To solve Statistics problem with R
Problem statement for Stats:
Statistical Computing Org published Flight records in and out from US between 1987 – 2008. Its more than 12 GB of data that cannot be loaded into memory for processing. Main idea is how to play with data to get valuable insights. http://stat-computing.org/dataexpo/2009/the-data.html
Though this course was specific to Statistics, I read R in parallel so I can utilize knowledge of both to come up with solutions.
Following information needs to be analyzed using R:
- Standard deviation: Check the standard deviation of distance travelled by American Airlines (AA)
- Plot using R: Draw a boxplot of unique carrier distance with distance.
- Plot using R: Direction of relationship between arrDelay and DepDelay by drawing a scattered plot.

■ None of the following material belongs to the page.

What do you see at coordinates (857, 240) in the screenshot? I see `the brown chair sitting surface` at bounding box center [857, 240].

- Probability: What is the probability that a flight which is landing/taking off is “WN” Airlines
- Probability: What is the joint probability of a flight getting cancelled and is supposed to travel less than 2000 miles given that the flight is “AA” Airlines.
- Prediction: Suppose arrival delays of flights belonging to “AA” are normally distributed with mean 15 minutes and standard deviation 3 minutes. If the “AA” plans to announce a scheme where it will give 50% cash back if their flights are delayed by 20 minutes, how much percentage of the trips “AA” is supposed to lose this money.
- Prediction: Assume that 65% of flights are diverted due to bad weather through the Weather System. What is the probability that in a random sample of 10 flights, 6 are diverted through the Weather System.
- Linear regression: Do linear regression between the Arrival Delay and Departure Delay of the flights.
- Multiple liner regression: Perform a multiple linear regression between the Arrival Delay along with the Departure Delay and Distance travelled by flights.